Opposing effects of Na+ and K+ on the thermal stability of Na+,K+-ATPase

Abstract

Folding and structural stability are key factors for the proper biological function of proteins. Na+,K+-ATPase is an integral membrane protein involved in the active transport of Na+ and K+ across the plasma membrane. In this work we characterized the effects of K+ and Na+ on the thermal inactivation of Na+,K+-ATPase, evaluating both catalytic and transport capacities of the pump. Both activities of the enzyme decrease with the preincubation time as first-order kinetics. The thermal inactivation of Na+,K+-ATPase is simultaneous with a conformational change detected by tryptophan and 1-aniline-8-naphtalenesulfonate (ANS) fluorescence.
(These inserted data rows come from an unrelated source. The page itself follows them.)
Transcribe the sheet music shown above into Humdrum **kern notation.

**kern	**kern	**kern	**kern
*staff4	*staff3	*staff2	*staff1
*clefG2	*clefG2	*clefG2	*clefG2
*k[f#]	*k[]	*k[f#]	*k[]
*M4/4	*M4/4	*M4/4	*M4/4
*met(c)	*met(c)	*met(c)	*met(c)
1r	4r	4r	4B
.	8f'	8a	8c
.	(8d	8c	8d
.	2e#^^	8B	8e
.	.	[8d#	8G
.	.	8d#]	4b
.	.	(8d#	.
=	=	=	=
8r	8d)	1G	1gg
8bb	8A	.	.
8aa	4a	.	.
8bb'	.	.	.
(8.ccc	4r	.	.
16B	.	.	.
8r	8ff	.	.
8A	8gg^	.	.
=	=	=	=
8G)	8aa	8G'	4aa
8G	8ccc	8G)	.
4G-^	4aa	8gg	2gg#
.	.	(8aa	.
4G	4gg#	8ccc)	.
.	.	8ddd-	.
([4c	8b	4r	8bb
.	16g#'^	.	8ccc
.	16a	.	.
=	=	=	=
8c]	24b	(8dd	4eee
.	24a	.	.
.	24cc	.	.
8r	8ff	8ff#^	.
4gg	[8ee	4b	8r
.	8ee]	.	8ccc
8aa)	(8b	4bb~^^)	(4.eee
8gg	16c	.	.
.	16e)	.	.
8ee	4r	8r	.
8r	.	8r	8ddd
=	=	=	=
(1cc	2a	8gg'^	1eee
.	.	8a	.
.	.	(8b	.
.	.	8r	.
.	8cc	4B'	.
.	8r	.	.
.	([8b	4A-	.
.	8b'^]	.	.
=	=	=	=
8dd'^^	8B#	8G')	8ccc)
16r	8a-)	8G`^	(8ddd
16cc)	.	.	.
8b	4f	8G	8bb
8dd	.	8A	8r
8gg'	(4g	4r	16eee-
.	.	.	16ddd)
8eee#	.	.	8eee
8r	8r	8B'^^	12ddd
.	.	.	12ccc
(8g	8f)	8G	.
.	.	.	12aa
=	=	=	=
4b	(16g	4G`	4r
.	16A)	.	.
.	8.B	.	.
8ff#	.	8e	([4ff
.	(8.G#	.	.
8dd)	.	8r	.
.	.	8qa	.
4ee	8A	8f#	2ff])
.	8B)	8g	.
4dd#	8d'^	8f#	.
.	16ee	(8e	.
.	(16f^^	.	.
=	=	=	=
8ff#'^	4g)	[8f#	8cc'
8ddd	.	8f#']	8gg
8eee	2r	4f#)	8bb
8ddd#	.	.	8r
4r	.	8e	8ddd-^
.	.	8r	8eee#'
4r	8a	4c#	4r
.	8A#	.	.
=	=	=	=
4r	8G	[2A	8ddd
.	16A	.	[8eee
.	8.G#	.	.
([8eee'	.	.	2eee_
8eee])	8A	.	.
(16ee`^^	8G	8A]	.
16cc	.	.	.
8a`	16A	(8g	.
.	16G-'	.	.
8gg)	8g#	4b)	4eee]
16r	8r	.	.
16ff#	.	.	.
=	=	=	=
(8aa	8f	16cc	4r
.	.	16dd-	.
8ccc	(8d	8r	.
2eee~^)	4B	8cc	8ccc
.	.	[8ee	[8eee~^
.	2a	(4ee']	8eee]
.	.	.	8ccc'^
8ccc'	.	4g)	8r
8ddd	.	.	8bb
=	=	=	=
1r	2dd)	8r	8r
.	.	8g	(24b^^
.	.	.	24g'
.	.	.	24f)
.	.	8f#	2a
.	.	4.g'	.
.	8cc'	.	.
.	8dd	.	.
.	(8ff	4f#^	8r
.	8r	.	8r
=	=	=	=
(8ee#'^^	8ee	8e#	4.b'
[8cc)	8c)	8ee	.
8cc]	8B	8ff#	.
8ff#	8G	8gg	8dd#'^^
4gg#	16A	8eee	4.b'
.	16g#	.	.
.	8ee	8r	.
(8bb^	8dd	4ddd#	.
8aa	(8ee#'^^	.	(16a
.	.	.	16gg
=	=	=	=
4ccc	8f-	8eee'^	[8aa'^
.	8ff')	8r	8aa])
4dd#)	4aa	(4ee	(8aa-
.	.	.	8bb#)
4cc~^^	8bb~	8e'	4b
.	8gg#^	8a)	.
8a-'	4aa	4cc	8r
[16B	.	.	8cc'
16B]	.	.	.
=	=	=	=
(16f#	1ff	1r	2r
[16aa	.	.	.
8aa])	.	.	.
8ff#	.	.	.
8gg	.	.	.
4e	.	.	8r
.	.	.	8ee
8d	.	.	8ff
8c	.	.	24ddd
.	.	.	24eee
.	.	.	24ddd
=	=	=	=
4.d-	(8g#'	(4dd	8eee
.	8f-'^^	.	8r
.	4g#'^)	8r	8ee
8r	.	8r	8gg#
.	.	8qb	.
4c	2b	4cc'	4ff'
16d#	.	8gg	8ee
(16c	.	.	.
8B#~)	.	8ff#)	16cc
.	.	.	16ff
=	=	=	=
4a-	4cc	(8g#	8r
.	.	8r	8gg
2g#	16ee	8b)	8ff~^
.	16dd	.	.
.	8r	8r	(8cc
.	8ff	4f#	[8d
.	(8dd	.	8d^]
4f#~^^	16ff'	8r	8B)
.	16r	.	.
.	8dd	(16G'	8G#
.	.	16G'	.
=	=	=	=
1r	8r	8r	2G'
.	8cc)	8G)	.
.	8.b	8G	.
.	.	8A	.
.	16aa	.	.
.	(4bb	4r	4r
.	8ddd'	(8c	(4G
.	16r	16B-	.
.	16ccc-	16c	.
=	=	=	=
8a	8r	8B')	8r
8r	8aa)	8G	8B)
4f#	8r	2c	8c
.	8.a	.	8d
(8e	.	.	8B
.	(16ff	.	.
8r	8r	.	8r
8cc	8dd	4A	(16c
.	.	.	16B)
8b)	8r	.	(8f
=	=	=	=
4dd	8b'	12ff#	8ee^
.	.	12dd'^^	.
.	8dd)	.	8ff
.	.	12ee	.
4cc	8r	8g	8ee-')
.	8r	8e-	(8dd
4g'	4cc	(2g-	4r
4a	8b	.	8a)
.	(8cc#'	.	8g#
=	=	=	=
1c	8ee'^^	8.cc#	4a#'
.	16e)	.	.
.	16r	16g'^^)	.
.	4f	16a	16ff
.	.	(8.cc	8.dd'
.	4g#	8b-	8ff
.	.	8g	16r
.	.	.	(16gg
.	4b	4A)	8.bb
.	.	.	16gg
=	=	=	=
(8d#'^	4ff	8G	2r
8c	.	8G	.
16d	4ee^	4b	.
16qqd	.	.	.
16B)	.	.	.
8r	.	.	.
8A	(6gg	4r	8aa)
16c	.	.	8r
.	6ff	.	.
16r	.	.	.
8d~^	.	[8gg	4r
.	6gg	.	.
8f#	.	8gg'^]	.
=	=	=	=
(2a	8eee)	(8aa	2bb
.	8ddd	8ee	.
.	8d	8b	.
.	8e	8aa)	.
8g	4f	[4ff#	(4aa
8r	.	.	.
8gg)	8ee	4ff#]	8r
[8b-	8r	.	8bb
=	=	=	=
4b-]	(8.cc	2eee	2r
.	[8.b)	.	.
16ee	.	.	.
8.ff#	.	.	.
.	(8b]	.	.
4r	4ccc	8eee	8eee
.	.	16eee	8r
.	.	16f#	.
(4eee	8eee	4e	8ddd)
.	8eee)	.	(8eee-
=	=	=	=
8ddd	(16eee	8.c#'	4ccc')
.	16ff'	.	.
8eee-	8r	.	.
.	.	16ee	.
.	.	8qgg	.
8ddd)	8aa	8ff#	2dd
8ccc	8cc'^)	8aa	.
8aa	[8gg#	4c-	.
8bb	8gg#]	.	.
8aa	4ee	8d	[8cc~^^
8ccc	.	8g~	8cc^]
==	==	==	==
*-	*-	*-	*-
The kinetic coefficient of thermal inactivation was affected by the presence of Na+ and K+ (or Rb+) and the temperature of the preincuabtion media. Our results show that K+ or Rb+ stabilize the enzyme, while Na+ decreases the stability of Na+,K+-ATPase. Both effects are exerted by the specific binding of these cations to the pump. Also, we provided strong evidence that the Rb+ (or K+) stabilization effect is due to the occlusion of these cations into the enzyme. Here, we proposed a minimal kinetic model that explains the behavior observed in the experimental results and allows a better understanding of the results presented by other researchers. The thermal inactivation process was also analyzed according to Kramer’s theory.